Está cheio de razão o ex-presidente do Governo espanhol Felipe González, em recente entrevista à agência EFE: a "revolução" em países como a Venezuela ou a Nicarágua (do ditador Daniel Ortega, outrora saudado como libertador em Manágua) conduziu à "roubolução", com esquemas de corrupção impune, o desvio fraudulento de milhares de milhões de dólares, a destruição imparável do tecido económico e o alastramento da pobreza endémica.

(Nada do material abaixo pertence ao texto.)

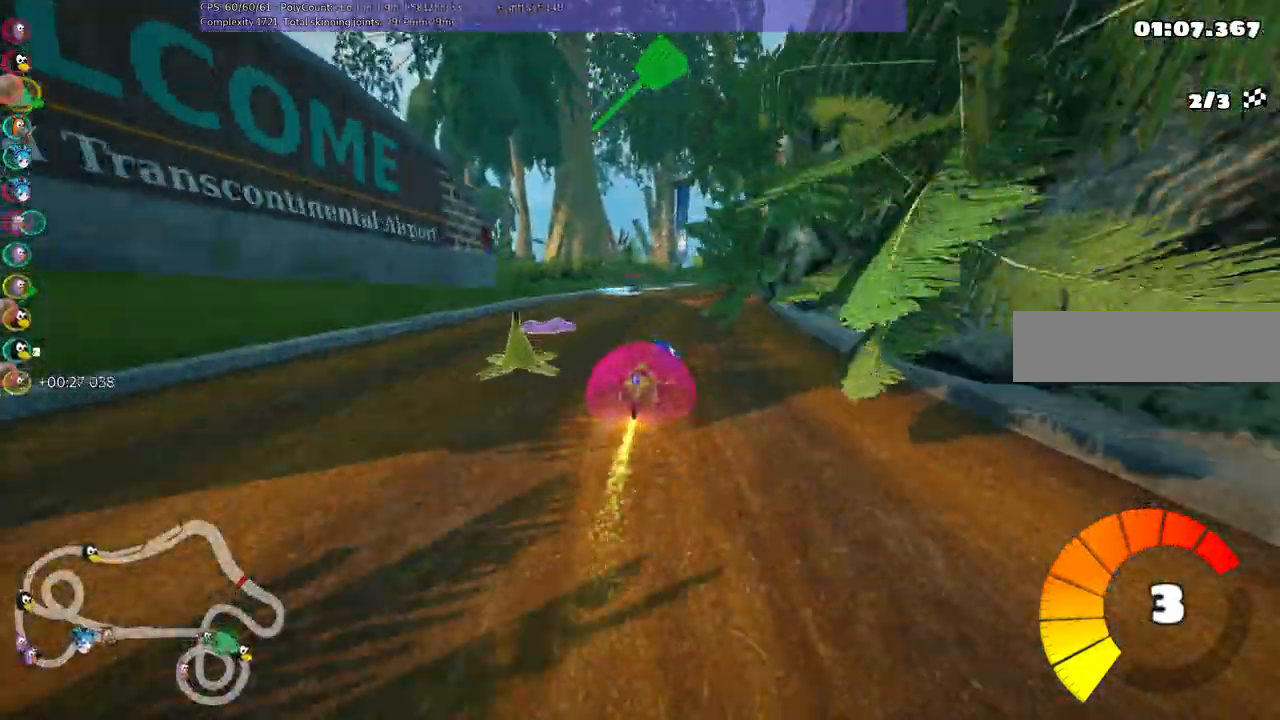
{"keys": ["left", "m", "right", "up"], "events": [[17, "n", "down"], [67, "right", "down"], [100, "m", "down"], [117, "n", "up"], [300, "left", "down"], [300, "right", "up"], [483, "right", "down"]]}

Para González, o proclamado "socialismo do século XXI" - que reproduz experiências falhadas ao longo de todo o século XX - mais não é do que uma «utopia regressiva» que condena as respectivas populações à miséria. Para combater estes regimes, o antigo líder da social-democracia espanhola preconiza uma «revolução de pequenos passos», sempre destinada a fomentar a igualdade de oportunidades e gerar desenvolvimento económico, sem complacência de qualquer espécie perante novas tiranias. «Sem democracia, estaremos à mercê de tentações despóticas - e tanto me faz que sejam da direita como da esquerda. Porque um ditador é um ditador.»
Esta clareza de pensamento é fundamental para separar águas. Antes que novos charlatães apareçam por aí a apregoar modelos falhados de revoluções falidas.